Serious frauds office investigates SHCIL

 

By Sucheta Dalal

 

15 August 2007: The clean-up action at the beleaguered Stock Holding Corporation of India (SHCIL) is proceeding on two fronts – the company itself is trying to move past the many dubious activities of the previous CEO R.Jayaraman Iyer by undoing his many decisions to alienate most lucrative of aspects of its businesses into a series of private companies. (click under SHCIL for more); on the other hand the Serious Frauds Investigation Office (SFIO) will start its own probe into SHCIL on August 16, in addition to the low key and on-going investigation by the Central Bureau of Investigation (CBI).

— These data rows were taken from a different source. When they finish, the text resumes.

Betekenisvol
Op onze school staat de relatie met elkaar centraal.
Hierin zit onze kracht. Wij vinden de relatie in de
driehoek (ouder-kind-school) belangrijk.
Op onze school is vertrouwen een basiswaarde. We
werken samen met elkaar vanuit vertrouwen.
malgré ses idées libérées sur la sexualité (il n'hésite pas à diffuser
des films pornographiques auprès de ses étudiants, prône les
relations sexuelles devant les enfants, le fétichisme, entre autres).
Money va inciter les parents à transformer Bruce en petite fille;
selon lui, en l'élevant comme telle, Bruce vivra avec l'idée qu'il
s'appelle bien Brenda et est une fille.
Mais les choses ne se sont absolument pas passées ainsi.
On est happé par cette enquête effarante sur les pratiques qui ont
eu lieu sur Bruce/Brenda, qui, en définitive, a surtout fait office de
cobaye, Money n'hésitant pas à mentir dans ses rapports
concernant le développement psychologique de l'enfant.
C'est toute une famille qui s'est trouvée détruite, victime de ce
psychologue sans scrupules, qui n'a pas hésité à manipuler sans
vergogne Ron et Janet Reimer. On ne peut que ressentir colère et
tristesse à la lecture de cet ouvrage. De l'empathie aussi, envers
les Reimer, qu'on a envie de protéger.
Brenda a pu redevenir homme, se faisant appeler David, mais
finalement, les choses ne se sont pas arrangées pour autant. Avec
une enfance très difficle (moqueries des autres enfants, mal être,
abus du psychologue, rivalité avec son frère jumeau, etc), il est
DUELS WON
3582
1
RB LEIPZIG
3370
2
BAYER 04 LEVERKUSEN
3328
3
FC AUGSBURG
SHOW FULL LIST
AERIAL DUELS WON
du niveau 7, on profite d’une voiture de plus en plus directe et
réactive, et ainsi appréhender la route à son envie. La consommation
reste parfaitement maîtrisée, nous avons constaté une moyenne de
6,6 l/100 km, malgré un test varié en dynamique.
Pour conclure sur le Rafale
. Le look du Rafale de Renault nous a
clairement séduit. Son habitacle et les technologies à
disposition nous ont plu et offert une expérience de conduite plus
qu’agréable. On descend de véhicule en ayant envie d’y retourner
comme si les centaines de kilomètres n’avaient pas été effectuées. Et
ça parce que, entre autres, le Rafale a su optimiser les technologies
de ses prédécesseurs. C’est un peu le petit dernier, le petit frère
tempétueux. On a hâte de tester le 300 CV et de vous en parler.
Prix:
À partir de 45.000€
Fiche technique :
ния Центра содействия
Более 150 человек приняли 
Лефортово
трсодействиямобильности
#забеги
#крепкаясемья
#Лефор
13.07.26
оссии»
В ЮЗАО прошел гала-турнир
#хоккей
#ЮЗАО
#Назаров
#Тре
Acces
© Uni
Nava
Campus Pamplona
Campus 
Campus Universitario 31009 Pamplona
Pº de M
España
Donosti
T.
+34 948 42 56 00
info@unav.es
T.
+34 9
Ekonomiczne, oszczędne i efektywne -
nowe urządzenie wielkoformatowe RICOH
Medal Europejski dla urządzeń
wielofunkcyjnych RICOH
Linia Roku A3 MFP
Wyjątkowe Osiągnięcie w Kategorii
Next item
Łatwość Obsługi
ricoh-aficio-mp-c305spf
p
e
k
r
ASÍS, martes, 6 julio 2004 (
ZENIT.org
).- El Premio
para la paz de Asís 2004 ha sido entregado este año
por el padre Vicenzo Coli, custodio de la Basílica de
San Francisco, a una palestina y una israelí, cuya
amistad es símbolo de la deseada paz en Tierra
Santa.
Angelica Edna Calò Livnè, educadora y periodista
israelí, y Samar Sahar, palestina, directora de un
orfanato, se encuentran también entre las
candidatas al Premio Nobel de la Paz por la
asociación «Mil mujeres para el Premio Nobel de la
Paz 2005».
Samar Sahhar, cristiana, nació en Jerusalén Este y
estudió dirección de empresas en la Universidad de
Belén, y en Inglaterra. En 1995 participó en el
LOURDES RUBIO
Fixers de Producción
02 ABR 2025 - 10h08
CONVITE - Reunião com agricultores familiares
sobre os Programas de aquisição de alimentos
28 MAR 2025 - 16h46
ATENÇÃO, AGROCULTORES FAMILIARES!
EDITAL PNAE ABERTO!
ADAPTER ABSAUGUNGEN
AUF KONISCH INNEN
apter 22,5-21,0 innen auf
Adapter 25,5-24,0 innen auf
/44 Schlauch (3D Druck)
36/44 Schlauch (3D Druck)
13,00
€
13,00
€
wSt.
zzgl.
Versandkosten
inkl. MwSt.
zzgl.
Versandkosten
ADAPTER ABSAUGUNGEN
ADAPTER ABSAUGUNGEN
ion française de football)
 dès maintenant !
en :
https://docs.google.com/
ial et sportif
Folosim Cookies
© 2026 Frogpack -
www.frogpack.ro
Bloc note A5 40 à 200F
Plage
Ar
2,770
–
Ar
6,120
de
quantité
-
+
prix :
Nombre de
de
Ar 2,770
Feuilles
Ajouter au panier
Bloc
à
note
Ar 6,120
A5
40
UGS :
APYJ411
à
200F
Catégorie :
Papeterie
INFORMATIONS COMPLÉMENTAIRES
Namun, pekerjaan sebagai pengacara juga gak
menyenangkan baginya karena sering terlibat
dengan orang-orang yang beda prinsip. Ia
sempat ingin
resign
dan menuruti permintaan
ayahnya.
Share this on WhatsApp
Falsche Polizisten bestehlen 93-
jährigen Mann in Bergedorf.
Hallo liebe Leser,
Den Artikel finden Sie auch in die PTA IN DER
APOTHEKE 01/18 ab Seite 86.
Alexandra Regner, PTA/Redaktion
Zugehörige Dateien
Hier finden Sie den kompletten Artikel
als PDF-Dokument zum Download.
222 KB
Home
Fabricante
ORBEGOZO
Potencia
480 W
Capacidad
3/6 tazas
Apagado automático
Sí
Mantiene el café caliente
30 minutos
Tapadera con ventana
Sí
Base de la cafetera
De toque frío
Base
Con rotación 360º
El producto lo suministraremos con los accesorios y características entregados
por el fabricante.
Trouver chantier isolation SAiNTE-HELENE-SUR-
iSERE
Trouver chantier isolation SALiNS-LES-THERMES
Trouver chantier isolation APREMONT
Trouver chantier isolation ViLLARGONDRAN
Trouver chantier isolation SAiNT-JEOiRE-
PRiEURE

The SFIO is attached to the Ministry of Company Affairs (MCA), which often does not see eye-to-eye with the capital market regulator. It is interesting that SFIO has launched an investigation, while the Securities and Exchange Board of India (SEBI) has done nothing more than send out some desultory queries to SHCIL, when at least three of its key business activities are regulated by it.

To recap, the turmoil at SHCIL has been over the large e-stamping contract that it has bagged in several Indian States. Ironically, electronic stamping has been touted as effort to eliminate fraud in the use and issue of stamp paper, in the wake of the multi-thousand crore fake stamp paper scam (Telgi scam).

Instead of working towards creating a scam free system, SHCIL’s former CEO embarked on a series of dubious moves to divert profits from the e-stamping contract to SHCIL Services Ltd (SSL) and its wholly owned subsidiary based in Singapore called Unitec Value solutions. Jayaraman Iyer, along with his fellow conspirator S.Ramanathan achieved this by surreptitiously diluting SHCIL’s holding in SSL (once a wholly owned subsidiary)  to a minority through the clandestine induction of two private individuals and a Singapore based entity as substantial shareholders.

The plan was thwarted when the Prime Minister’s Office (PMO) ordered the removal of Jayaraman Iyer around the middle of April and asked IDBI, one of SHCIL’s largest shareholders to take charge. The SHCIL board, which had allowed its wholly owned subsidiary to slip out of its control tried to regain lost ground. IDBI Chairman V.P.Shetty deputed Mr.R.K.Bansal, its Chief General Manager to take charge at SHCIL.

Four major actions by Mr.Bansal have been – to order a forensic audit by KPMG, which is due sometime this month; a complaint before the Company Law Board regarding the alienation of SSL, which allowed the parent to get control over its shareholding; attempt to buy back the private shareholding of some of the individual who were given shares in SSL and finally acquisition of control Unitech, the Singapore subsidiary of SSL (for more on this check the next article).

However, a clean up by SHCIL alone is not enough, because it does not provide adequate checks and balances. We learn from reliable sources that there is a serious attempt to dilute the KPMG forensic audit to let off senior SHCIL officials who where party to all the dubious contracts by the previous management. Almost all of them continue to play an active role in the current management.

Strangely, since SEBI has taken no action, only an independent investigation by SFIO or the CBI would be in a position to pin down responsibility and provide a fair report. This is especially important, because even today, there are senior officials at SHCIL who are ready to do deals to sell official documents. Even the present management under Mr.Bansal remains clueless about their influence, or the activities of some institutional shareholders of SHCIL. Moreover, IDBI itself has a new chairman in Yogesh Agarwal and he probably is not fully informed about the SHCIL scam.